I’m always reading tutorials—every day I take in at least one (and often more)—so I can see how other people are approaching things, and how they teach it, there’s always something to be learned. I also like to see if I can “improve” the steps taken to reproduce the effect, and try to make it more “efficient”(at least, for me anyway).
There are dozens of techniques to produce a pencil sketch look from a photo; my personal favourite up until a few years ago (ok, probably a dozen) was the duplicated layer, inverted, blurred and blended using color dodge—you can find that one all over the place on the web. Let’s take a quick look at that:
The Color Dodge Mode Pencil Sketch Look
Take an image—here I’m using “Beautiful Woman with Healthy Long Hair” by koji6aca on Adobe Stock; I’m not licensing the image at this point so I’m going to work with the watermarked FPO at the moment. There is usually a step mentioned here that makes the image desaturated to start with—we’ll stick to colour for now as we can always add that step later. Here are the steps in this method:
- Duplicate the layer (⌘-J)
- Invert the duplicate (⌘-I)
- Set the blend mode of the duplicate layer to Color Dodge (SHIFT-ALT-D with any non-painting tool selected)
- Apply the Gaussian Blur filter to the duplicate; tune as desired
- Optionally, add a Levels adjustment to make it more “contrasty” (and if you do want the monochrome look, also add a Hue/Saturation adjustment layer, with the Saturation value at zero)
The Divide Mode Version (Layered)
More recently, specifically since the advent of the Divide blend mode, I’ve favoured this one:
- Duplicate the Layer; there’s no need to invert the copy, so one step reduced already
- Set the blend mode to Divide—sadly no accelerator key combo for this one AFAIK, such a shame it isn’t SHIFT-ALT-/ as that would really make sense, don’t you think?
- Use the Gaussian Blur filter, as in the previous method
- Optionally use the Levels adjustment layer
The Divide Mode Version, Working Smarter
So what’s wrong with those methods? Well, technically nothing—they both work perfectly well—but they are both destructive.
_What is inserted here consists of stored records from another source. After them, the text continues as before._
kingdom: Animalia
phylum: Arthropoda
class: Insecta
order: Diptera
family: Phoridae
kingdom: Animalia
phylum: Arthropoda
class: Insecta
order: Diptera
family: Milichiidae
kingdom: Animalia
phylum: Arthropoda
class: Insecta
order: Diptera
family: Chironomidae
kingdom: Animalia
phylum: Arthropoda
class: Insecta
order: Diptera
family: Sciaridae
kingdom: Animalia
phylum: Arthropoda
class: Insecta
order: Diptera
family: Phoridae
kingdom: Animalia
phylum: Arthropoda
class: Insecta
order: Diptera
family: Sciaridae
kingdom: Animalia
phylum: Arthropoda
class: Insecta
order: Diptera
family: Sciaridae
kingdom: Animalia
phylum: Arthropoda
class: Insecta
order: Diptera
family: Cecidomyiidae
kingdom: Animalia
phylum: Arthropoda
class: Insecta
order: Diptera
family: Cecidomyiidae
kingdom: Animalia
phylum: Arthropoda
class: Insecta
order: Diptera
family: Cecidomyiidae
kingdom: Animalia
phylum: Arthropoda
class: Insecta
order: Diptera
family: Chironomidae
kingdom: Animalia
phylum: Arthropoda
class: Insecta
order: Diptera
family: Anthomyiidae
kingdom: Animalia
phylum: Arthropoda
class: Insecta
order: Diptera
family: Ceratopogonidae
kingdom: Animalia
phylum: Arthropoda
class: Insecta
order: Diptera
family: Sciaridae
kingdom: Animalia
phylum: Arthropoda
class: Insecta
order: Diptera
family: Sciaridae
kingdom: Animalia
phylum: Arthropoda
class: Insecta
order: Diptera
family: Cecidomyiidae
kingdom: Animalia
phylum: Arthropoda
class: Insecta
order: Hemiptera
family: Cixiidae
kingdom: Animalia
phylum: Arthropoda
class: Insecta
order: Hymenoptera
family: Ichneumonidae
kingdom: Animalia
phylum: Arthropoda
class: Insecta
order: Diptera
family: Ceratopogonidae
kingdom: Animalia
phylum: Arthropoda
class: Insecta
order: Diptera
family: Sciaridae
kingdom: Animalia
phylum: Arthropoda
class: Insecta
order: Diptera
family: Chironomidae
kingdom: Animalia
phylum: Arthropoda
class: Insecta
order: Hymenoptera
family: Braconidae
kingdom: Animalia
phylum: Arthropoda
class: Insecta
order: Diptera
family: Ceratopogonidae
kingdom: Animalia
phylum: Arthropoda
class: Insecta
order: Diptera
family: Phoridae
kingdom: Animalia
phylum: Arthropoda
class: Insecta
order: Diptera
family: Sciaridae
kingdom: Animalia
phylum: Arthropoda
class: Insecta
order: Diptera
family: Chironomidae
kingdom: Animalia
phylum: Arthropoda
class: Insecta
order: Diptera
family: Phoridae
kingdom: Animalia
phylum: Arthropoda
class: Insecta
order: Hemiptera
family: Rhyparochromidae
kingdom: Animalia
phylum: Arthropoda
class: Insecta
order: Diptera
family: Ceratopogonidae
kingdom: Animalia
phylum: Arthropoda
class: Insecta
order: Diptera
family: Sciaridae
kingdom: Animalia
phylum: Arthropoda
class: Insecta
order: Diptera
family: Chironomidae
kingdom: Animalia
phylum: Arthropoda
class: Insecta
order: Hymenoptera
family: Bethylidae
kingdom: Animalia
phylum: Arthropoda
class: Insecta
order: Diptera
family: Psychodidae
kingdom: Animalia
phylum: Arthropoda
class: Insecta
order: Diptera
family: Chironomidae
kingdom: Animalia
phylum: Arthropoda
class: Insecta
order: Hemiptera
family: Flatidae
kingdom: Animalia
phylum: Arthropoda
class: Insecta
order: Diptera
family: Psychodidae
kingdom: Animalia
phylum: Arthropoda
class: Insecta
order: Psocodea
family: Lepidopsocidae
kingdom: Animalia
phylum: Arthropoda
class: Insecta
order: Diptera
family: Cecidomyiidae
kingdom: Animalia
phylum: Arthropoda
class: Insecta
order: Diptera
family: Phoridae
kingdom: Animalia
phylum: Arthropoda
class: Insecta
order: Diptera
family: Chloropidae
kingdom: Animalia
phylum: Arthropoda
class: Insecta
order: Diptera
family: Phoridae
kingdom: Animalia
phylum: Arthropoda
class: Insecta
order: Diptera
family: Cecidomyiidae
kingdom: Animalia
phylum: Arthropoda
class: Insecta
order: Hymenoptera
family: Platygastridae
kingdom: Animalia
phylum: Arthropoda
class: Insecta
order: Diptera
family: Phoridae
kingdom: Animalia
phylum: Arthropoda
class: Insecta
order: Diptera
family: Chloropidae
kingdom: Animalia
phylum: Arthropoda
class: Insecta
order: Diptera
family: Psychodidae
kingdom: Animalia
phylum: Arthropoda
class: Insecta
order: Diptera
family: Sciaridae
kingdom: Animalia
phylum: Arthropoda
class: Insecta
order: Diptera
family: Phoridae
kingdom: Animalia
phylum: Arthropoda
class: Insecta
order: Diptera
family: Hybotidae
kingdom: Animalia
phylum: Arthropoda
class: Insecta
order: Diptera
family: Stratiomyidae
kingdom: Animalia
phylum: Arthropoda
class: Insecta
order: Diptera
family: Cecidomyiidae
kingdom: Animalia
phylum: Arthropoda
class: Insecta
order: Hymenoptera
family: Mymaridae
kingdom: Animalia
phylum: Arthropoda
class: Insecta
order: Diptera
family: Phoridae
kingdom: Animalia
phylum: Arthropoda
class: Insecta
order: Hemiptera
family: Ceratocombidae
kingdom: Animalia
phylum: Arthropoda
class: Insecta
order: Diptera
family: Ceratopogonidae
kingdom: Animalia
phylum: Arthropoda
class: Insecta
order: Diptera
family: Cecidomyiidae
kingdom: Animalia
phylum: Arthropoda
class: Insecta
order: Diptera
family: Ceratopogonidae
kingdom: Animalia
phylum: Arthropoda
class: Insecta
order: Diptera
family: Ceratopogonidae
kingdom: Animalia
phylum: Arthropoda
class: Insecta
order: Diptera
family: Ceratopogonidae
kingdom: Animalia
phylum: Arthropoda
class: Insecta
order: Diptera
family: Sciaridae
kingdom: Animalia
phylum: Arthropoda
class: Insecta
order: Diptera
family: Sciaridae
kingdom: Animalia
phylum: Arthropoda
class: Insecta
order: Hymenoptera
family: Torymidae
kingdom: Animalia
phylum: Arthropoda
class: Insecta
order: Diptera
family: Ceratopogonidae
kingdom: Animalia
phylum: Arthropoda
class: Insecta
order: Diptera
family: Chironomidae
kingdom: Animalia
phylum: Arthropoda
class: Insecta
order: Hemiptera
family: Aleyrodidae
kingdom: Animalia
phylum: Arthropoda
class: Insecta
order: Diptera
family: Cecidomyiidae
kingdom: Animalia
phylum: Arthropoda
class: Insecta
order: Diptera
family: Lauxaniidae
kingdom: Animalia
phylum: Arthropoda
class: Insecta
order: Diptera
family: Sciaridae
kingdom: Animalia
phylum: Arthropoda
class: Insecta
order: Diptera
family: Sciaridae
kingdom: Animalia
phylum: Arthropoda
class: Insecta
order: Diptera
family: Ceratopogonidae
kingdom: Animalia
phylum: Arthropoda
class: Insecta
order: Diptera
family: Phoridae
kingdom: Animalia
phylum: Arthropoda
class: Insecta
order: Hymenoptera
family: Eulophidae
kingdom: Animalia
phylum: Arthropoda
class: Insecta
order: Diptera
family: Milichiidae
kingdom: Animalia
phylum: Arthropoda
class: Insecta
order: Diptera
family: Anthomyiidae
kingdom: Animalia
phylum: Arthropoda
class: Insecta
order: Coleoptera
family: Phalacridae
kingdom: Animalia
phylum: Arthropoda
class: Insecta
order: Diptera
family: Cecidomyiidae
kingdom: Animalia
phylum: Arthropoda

I’ve seen a tutorial today (using the Color Dodge method) while I was fact-checking that did use a smart object on the duplicated layer so that the Gaussian Blur filter could be tuned, but it could be better. In fact, if this were a an actual brief, then it could be a whole lot better.
Let’s pretend, for a moment, that we need to use this technique on a real job, and we need to use a stock image. The previous two methods both then start to crumble as steps 2 onward need to be repeated once you have the final asset in place, so they would have to be reworked. This method holds good for this entire process:
- Convert your existing image to a smart object
- Apply the Gaussian Blur filter (you don’t need to worry too much about the settings, around 3-4 should do for now
- In the Layers Panel, you’ll see that Gaussian Blur appears as a smart filter (you can double-click on those words in the panel at any time to revisit the filter); on the right of the filter is the filter blending icon—double-click that and change the blending mode to Divide
- Just as before, optionally add adjustment layers as desired. There’s no difference in the way it’s applied, so if you’re comparing versions here then I’ll save you the trouble as I used different settings each time.
- Sticking with our “real world scenario” we now put this on to Creative Cloud, and invite our client to comment on the work, and approve the image we have selected. The client approves and all we need to do is license the image, which we can do from the library panel. If this doesn’t update automatically, simply open the smart object and replace the contents with the licensed version—the workflow is best when you place a linked copy to start off with, but I was trying to keep a “level field” for each effect.